For the chain rule of probability the order of variables does not matter and sets are not ordered as of themselves anyway. So therefore $P(A | B) P(B) = P(A \cap B) = P(B|A) P(A)$.
However, I cannot reconcile this with a scenario like in the following tree of (conditional) probabilities.
-|
-- (.1) -- A -|
| -- (.7) -- A
| |
| -- (.3) -- B
|
-- (.9) -- B -|
-- (.4) -- A
|
-- (.6) -- B
This actually does not satisfy the symmetry from above, as the order does matter:
$P((B,A)) = P(B) P(A|B) = .9 \times .4$
and
$P((A,B)) = P(A) P(B|A) = .1 \times .3$
When I search for "ordered joint distribution" or "ordered chain rule of probability" I don't find anything useful.
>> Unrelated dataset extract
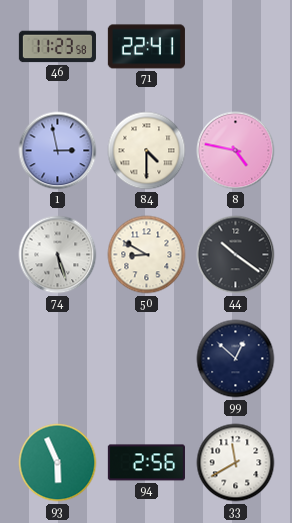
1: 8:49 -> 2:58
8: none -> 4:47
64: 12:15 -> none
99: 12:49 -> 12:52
So, my suspicion is that I am fundamentally confused about something here. If that is the case, can you point out my misconception?
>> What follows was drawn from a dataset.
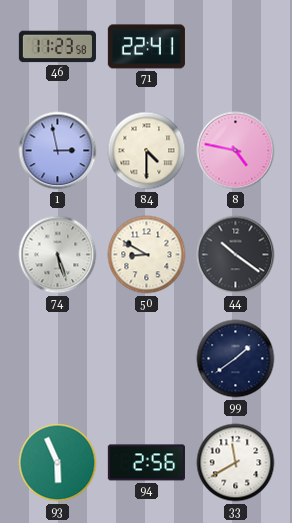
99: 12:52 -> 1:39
Alternatively I am just using the wrong search terms...
The conditional proability $\mathsf P(A\mid B)$ is defined as $\mathsf P(A\cap B)\div\mathsf P(B)$, when $\mathsf P(B)\neq 0$.
Likewise $\mathsf P(B\mid A):=\mathsf P(A\cap B)\div\mathsf P(A)$ . (Since $A\cap B = B\cap A)$ .
So it is definitely the case that $\mathsf P(A)~\mathsf P(B\mid A)~{=\mathsf P(A\cap B)\\=\mathsf P(B)~\mathsf P(A\mid B)}$
The tree just does not make any sense. Check the labels.